Task inputs Block Start

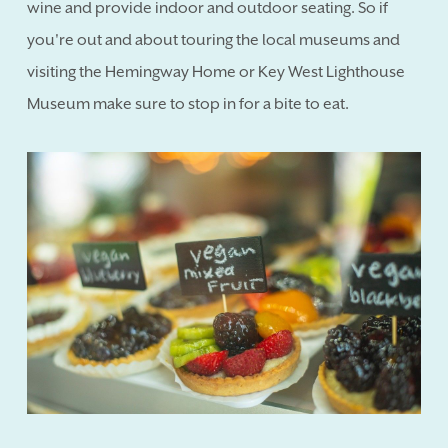
wine and provide indoor and outdoor seating. So if
you're out and about touring the local museums and
visiting the Hemingway Home or Key West Lighthouse
Museum make sure to stop in for a bite to eat.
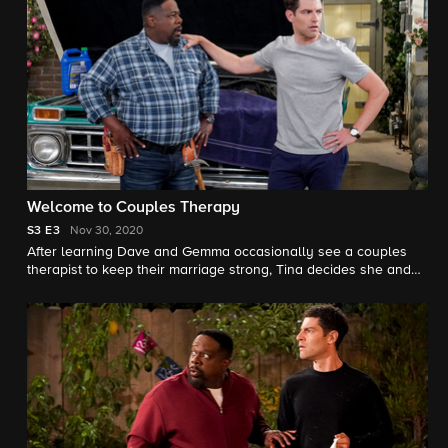
Welcome to Couples Therapy
S3
E3
Nov 30, 2020
After learning Dave and Gemma occasionally see a couples
therapist to keep their marriage strong, Tina decides she and
Calvin should do the same, to Calvin's consternation.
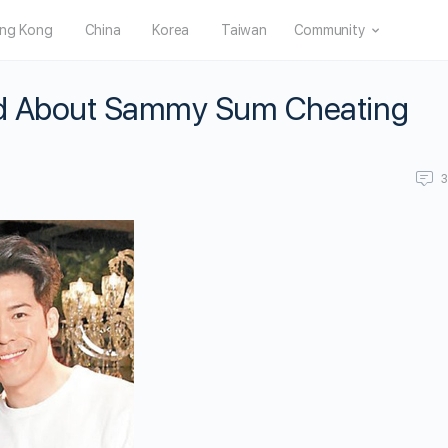
ng Kong
China
Korea
Taiwan
Community
ied About Sammy Sum Cheating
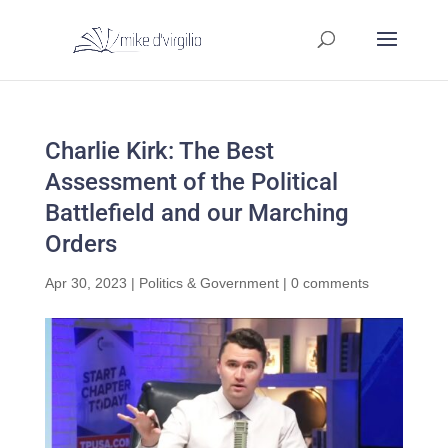
Charlie Kirk: The Best
Assessment of the Political
Battlefield and our Marching
Orders
Apr 30, 2023
|
Politics & Government
|
0 comments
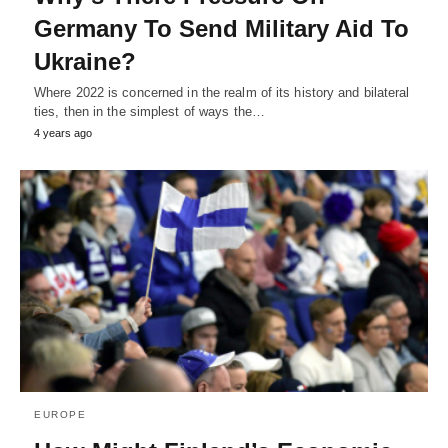
Germany To Send Military Aid To
Ukraine?
Where 2022 is concerned in the realm of its history and bilateral
ties, then in the simplest of ways the…
4 years ago
EUROPE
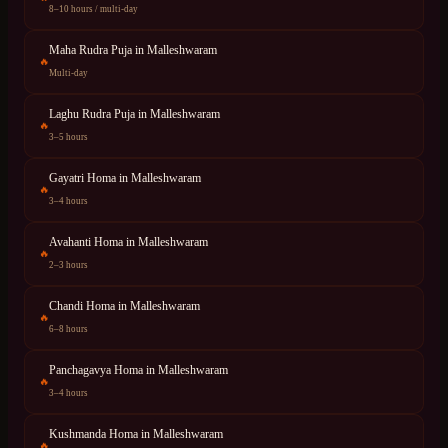
8–10 hours / multi-day
Maha Rudra Puja
in
Malleshwaram
🔥
Multi-day
Laghu Rudra Puja
in
Malleshwaram
🔥
3–5 hours
Gayatri Homa
in
Malleshwaram
🔥
3–4 hours
Avahanti Homa
in
Malleshwaram
🔥
2–3 hours
Chandi Homa
in
Malleshwaram
🔥
6–8 hours
Panchagavya Homa
in
Malleshwaram
🔥
3–4 hours
Kushmanda Homa
in
Malleshwaram
🔥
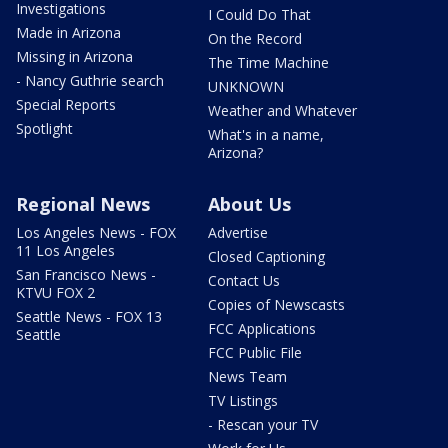
Investigations
I Could Do That
Made in Arizona
On the Record
Missing in Arizona
The Time Machine
- Nancy Guthrie search
UNKNOWN
Special Reports
Weather and Whatever
Spotlight
What's in a name,
Arizona?
Regional News
About Us
Los Angeles News - FOX
Advertise
11 Los Angeles
Closed Captioning
San Francisco News -
Contact Us
KTVU FOX 2
Copies of Newscasts
Seattle News - FOX 13
FCC Applications
Seattle
FCC Public File
News Team
TV Listings
- Rescan your TV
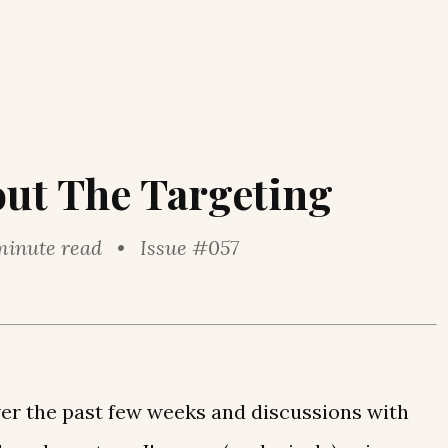
out The Targeting
minute read • Issue #057
over the past few weeks and discussions with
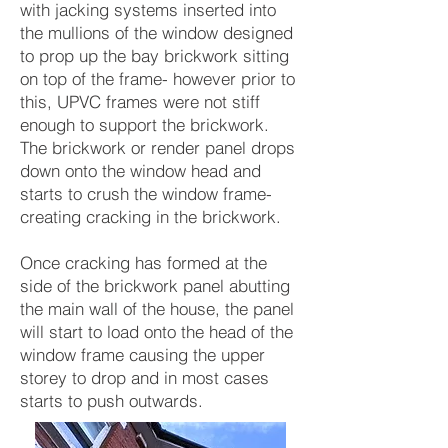
with jacking systems inserted into
the mullions of the window designed
to prop up the bay brickwork sitting
on top of the frame- however prior to
this, UPVC frames were not stiff
enough to support the brickwork.
The brickwork or render panel drops
down onto the window head and
starts to crush the window frame-
creating cracking in the brickwork.
Once cracking has formed at the
side of the brickwork panel abutting
the main wall of the house, the panel
will start to load onto the head of the
window frame causing the upper
storey to drop and in most cases
starts to push outwards.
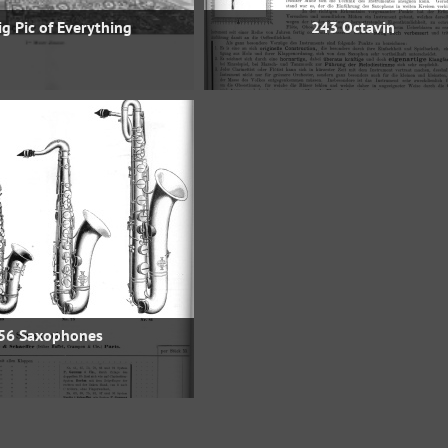
g Pic of Everything
243 Octavin
56 Saxophones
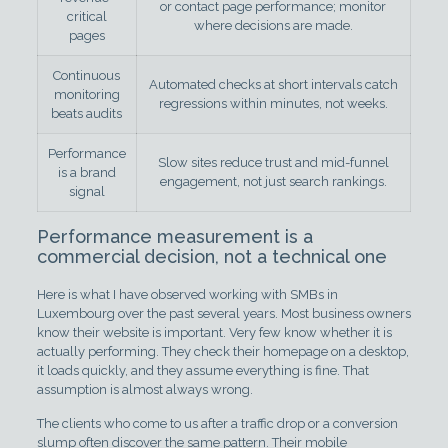
or contact page performance; monitor
critical
where decisions are made.
pages
Continuous
Automated checks at short intervals catch
monitoring
regressions within minutes, not weeks.
beats audits
Performance
Slow sites reduce trust and mid-funnel
is a brand
engagement, not just search rankings.
signal
Performance measurement is a
commercial decision, not a technical one
Here is what I have observed working with SMBs in
Luxembourg over the past several years. Most business owners
know their website is important. Very few know whether it is
actually performing. They check their homepage on a desktop,
it loads quickly, and they assume everything is fine. That
assumption is almost always wrong.
The clients who come to us after a traffic drop or a conversion
slump often discover the same pattern. Their mobile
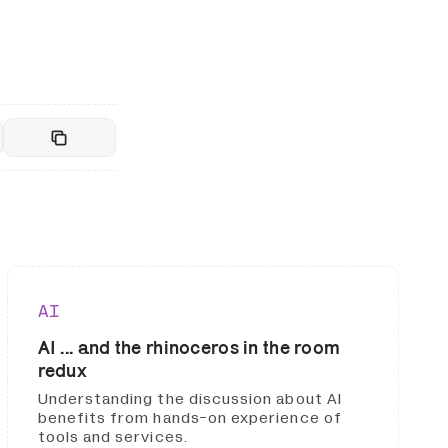
AI
AI ... and the rhinoceros in the room
redux
Understanding the discussion about AI
benefits from hands-on experience of
tools and services.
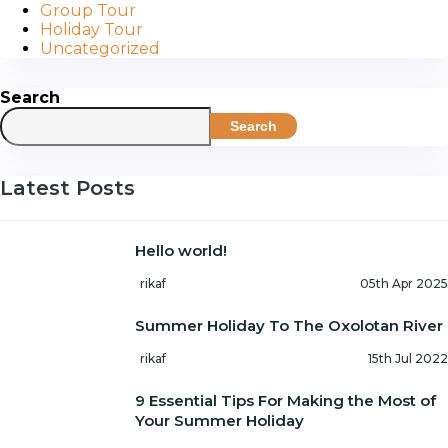
Group Tour
Holiday Tour
Uncategorized
Search
Search
Latest Posts
Hello world!
rikaf
05th Apr 2025
Summer Holiday To The Oxolotan River
rikaf
15th Jul 2022
9 Essential Tips For Making the Most of
Your Summer Holiday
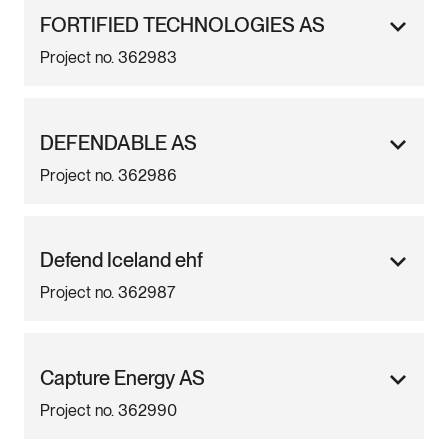
FORTIFIED TECHNOLOGIES AS
Project no. 362983
DEFENDABLE AS
Project no. 362986
Defend Iceland ehf
Project no. 362987
Capture Energy AS
Project no. 362990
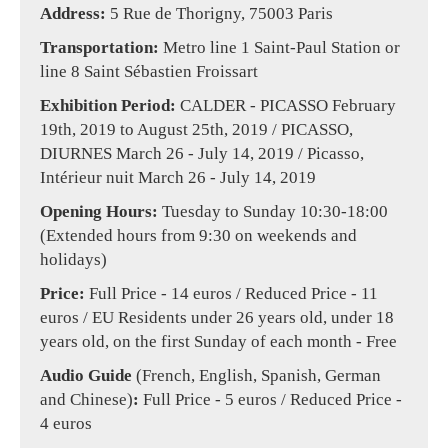
Address:
5 Rue de Thorigny, 75003 Paris
Transportation:
Metro line 1 Saint-Paul Station or
line 8 Saint Sébastien Froissart
Exhibition Period:
CALDER - PICASSO February
19th, 2019 to August 25th, 2019 / PICASSO,
DIURNES March 26 - July 14, 2019 / Picasso,
Intérieur nuit March 26 - July 14, 2019
Opening Hours:
Tuesday to Sunday 10:30-18:00
(Extended hours from 9:30 on weekends and
holidays)
Price:
Full Price - 14 euros / Reduced Price - 11
euros / EU Residents under 26 years old, under 18
years old, on the first Sunday of each month - Free
Audio Guide
(French, English, Spanish, German
and Chinese)
:
Full Price - 5 euros / Reduced Price -
4 euros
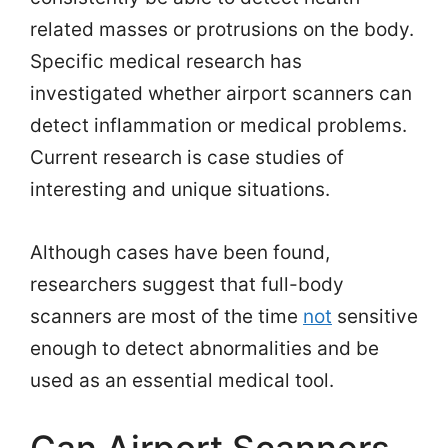
related masses or protrusions on the body.
Specific medical research has
investigated whether airport scanners can
detect inflammation or medical problems.
Current research is case studies of
interesting and unique situations.
Although cases have been found,
researchers suggest that full-body
scanners are most of the time
not
sensitive
enough to detect abnormalities and be
used as an essential medical tool.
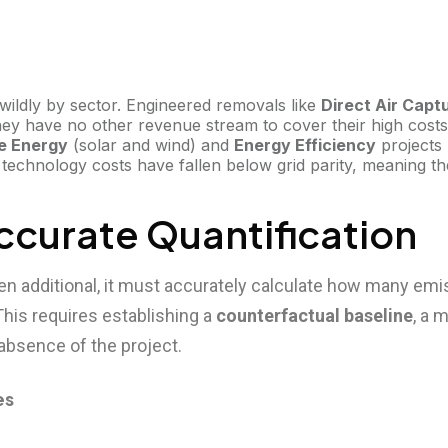
y wildly by sector. Engineered removals like
Direct Air Capt
hey have no other revenue stream to cover their high cos
e Energy
(solar and wind) and
Energy Efficiency
projects 
echnology costs have fallen below grid parity, meaning the
 Accurate Quantification
en additional, it must accurately calculate how many emis
his requires establishing a
counterfactual baseline
, a 
absence of the project.
es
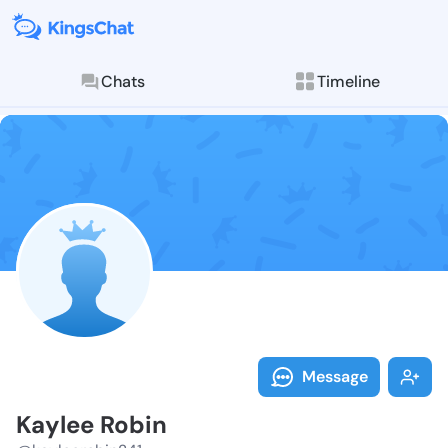
Chats
Timeline
Follow Kaylee
Explore posts & St
Message
Kaylee Robin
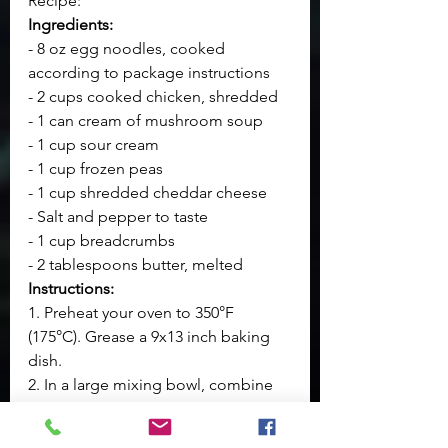
Recipe:
Ingredients:
- 8 oz egg noodles, cooked 
according to package instructions
- 2 cups cooked chicken, shredded
- 1 can cream of mushroom soup
- 1 cup sour cream
- 1 cup frozen peas
- 1 cup shredded cheddar cheese
- Salt and pepper to taste
- 1 cup breadcrumbs
- 2 tablespoons butter, melted
Instructions:
1. Preheat your oven to 350°F 
(175°C). Grease a 9x13 inch baking 
dish.
2. In a large mixing bowl, combine 
the cooked egg noodles, shredded 
chicken, cream of mushroom soup, 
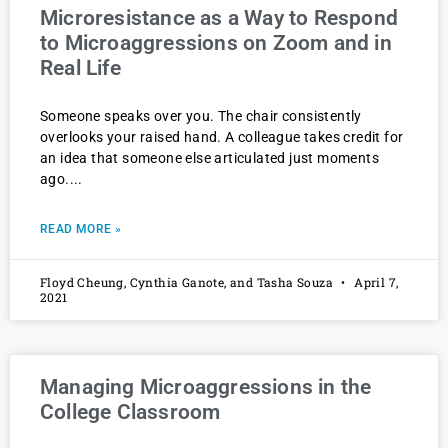
Microresistance as a Way to Respond
to Microaggressions on Zoom and in
Real Life
Someone speaks over you. The chair consistently
overlooks your raised hand. A colleague takes credit for
an idea that someone else articulated just moments
ago.
READ MORE »
Floyd Cheung, Cynthia Ganote, and Tasha Souza
April 7,
2021
Managing Microaggressions in the
College Classroom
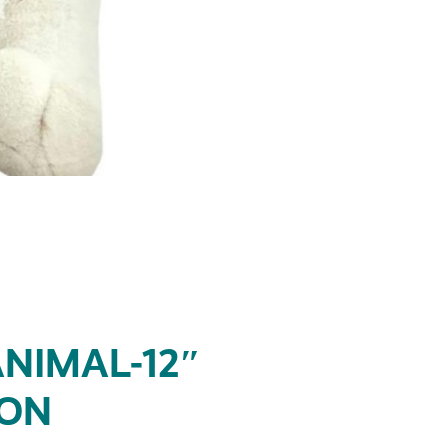
NIMAL-12″
SON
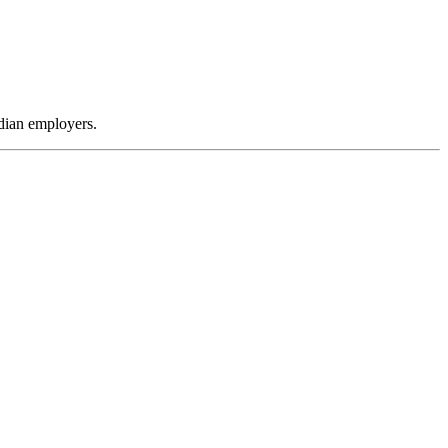
dian employers.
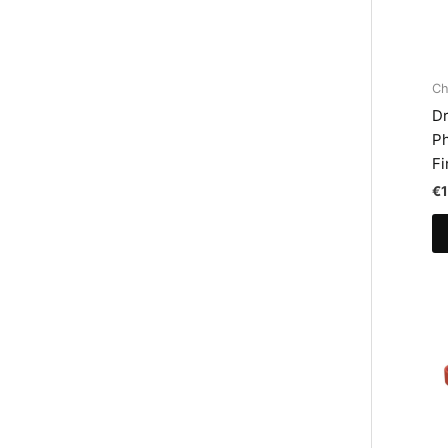
Ch
Dr
Ph
Fi
€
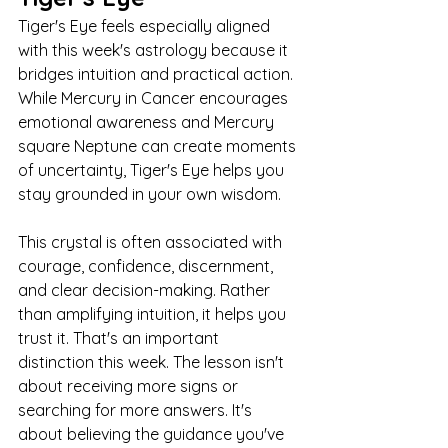
Tiger's Eye feels especially aligned 
with this week's astrology because it 
bridges intuition and practical action. 
While Mercury in Cancer encourages 
emotional awareness and Mercury 
square Neptune can create moments 
of uncertainty, Tiger's Eye helps you 
stay grounded in your own wisdom.
This crystal is often associated with 
courage, confidence, discernment, 
and clear decision-making. Rather 
than amplifying intuition, it helps you 
trust it. That's an important 
distinction this week. The lesson isn't 
about receiving more signs or 
searching for more answers. It's 
about believing the guidance you've 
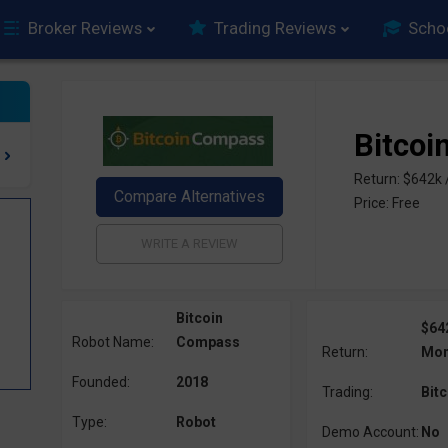
Broker Reviews
Trading Reviews
Scho
Bitco
Return: $642k
Price: Free
Bitcoin
$64
Robot Name:
Compass
Return:
Mon
Founded:
2018
Trading:
Bitc
Type:
Robot
Demo Account:
No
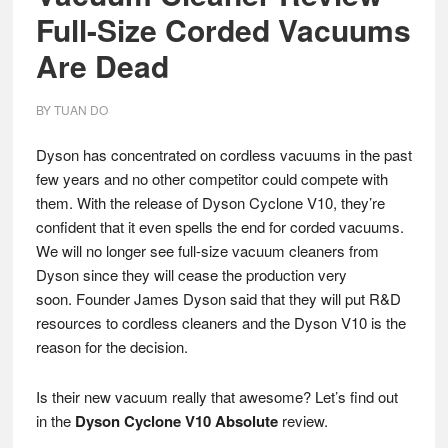
Full-Size Corded Vacuums
Are Dead
BY
TUAN DO
Dyson has concentrated on cordless vacuums in the past
few years and no other competitor could compete with
them. With the release of Dyson Cyclone V10, they’re
confident that it even spells the end for corded vacuums.
We will no longer see full-size vacuum cleaners from
Dyson since they will cease the production very
soon. Founder James Dyson said that they will put R&D
resources to cordless cleaners and the Dyson V10 is the
reason for the decision.
Is their new vacuum really that awesome? Let’s find out
in the
Dyson Cyclone V10 Absolute
review.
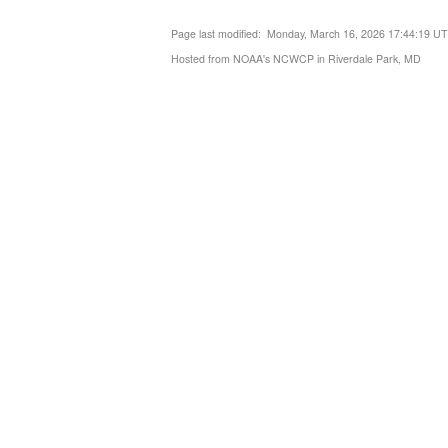
Page last modified: Monday, March 16, 2026 17:44:19 U
Hosted from NOAA's NCWCP in Riverdale Park, MD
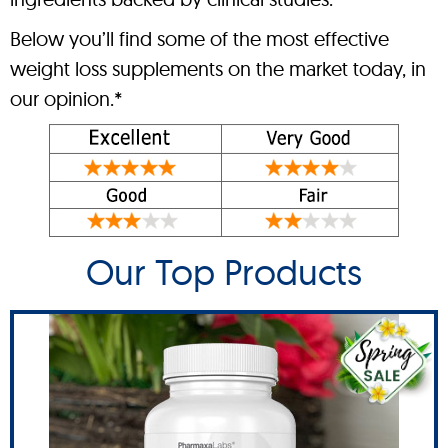
Below you’ll find some of the most effective
weight loss supplements on the market today, in
our opinion.*
Our Top Products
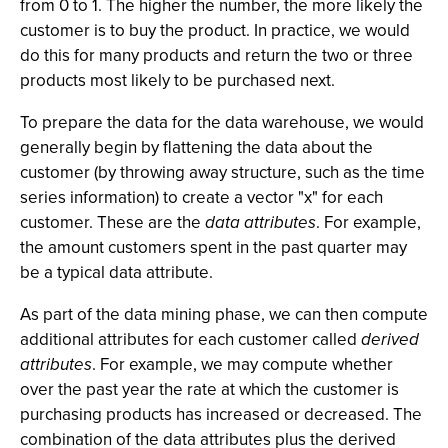
from 0 to 1. The higher the number, the more likely the
customer is to buy the product. In practice, we would
do this for many products and return the two or three
products most likely to be purchased next.
To prepare the data for the data warehouse, we would
generally begin by flattening the data about the
customer (by throwing away structure, such as the time
series information) to create a vector "x" for each
customer. These are the
data attributes
. For example,
the amount customers spent in the past quarter may
be a typical data attribute.
As part of the data mining phase, we can then compute
additional attributes for each customer called
derived
attributes
. For example, we may compute whether
over the past year the rate at which the customer is
purchasing products has increased or decreased. The
combination of the data attributes plus the derived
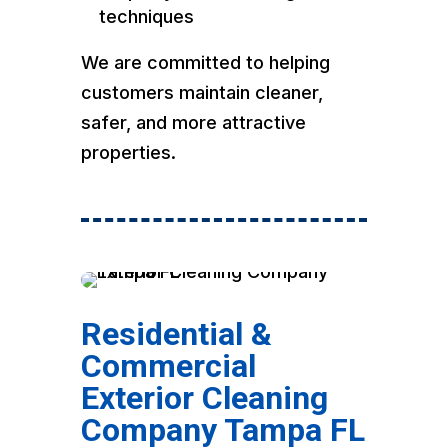
techniques
We are committed to helping
customers maintain cleaner,
safer, and more attractive
properties.
Residential &
Commercial
Exterior Cleaning
Company Tampa FL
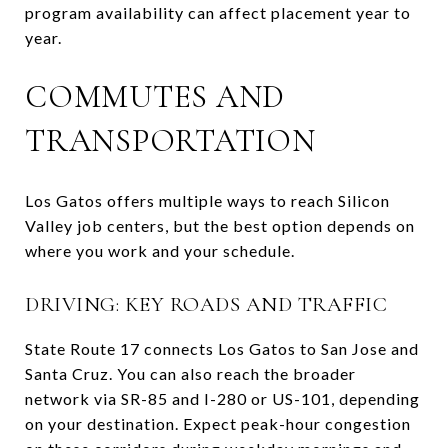
program availability can affect placement year to
year.
COMMUTES AND
TRANSPORTATION
Los Gatos offers multiple ways to reach Silicon
Valley job centers, but the best option depends on
where you work and your schedule.
DRIVING: KEY ROADS AND TRAFFIC
State Route 17 connects Los Gatos to San Jose and
Santa Cruz. You can also reach the broader
network via SR-85 and I-280 or US-101, depending
on your destination. Expect peak-hour congestion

Task inputs Block End

• Your goal:
Lay out the stretch of the material from the line containing "8–10 hours / multi-day" through the line containing "over the past few weeks and discussions with" as a Markdown table with the columns Row and Text, one line per row, numbered in order and skipping blank lines. Leave the pictures out.

• Solution to this exercise:
| Row | Text |
|---|---|
| 1 | 8–10 hours / multi-day |
| 2 | Maha Rudra Puja |
| 3 | in |
| 4 | Malleshwaram |
| 5 | 🔥 |
| 6 | Multi-day |
| 7 | Laghu Rudra Puja |
| 8 | in |
| 9 | Malleshwaram |
| 10 | 🔥 |
| 11 | 3–5 hours |
| 12 | Gayatri Homa |
| 13 | in |
| 14 | Malleshwaram |
| 15 | 🔥 |
| 16 | 3–4 hours |
| 17 | Avahanti Homa |
| 18 | in |
| 19 | Malleshwaram |
| 20 | 🔥 |
| 21 | 2–3 hours |
| 22 | Chandi Homa |
| 23 | in |
| 24 | Malleshwaram |
| 25 | 🔥 |
| 26 | 6–8 hours |
| 27 | Panchagavya Homa |
| 28 | in |
| 29 | Malleshwaram |
| 30 | 🔥 |
| 31 | 3–4 hours |
| 32 | Kushmanda Homa |
| 33 | in |
| 34 | Malleshwaram |
| 35 | 🔥 |
| 36 | Investigations |
| 37 | I Could Do That |
| 38 | Made in Arizona |
| 39 | On the Record |
| 40 | Missing in Arizona |
| 41 | The Time Machine |
| 42 | - Nancy Guthrie search |
| 43 | UNKNOWN |
| 44 | Special Reports |
| 45 | Weather and Whatever |
| 46 | Spotlight |
| 47 | What's in a name, |
| 48 | Arizona? |
| 49 | Regional News |
| 50 | About Us |
| 51 | Los Angeles News - FOX |
| 52 | Advertise |
| 53 | 11 Los Angeles |
| 54 | Closed Captioning |
| 55 | San Francisco News - |
| 56 | Contact Us |
| 57 | KTVU FOX 2 |
| 58 | Copies of Newscasts |
| 59 | Seattle News - FOX 13 |
| 60 | FCC Applications |
| 61 | Seattle |
| 62 | FCC Public File |
| 63 | News Team |
| 64 | TV Listings |
| 65 | - Rescan your TV |
| 66 | out The Targeting |
| 67 | minute read • Issue #057 |
| 68 | over the past few weeks and discussions with |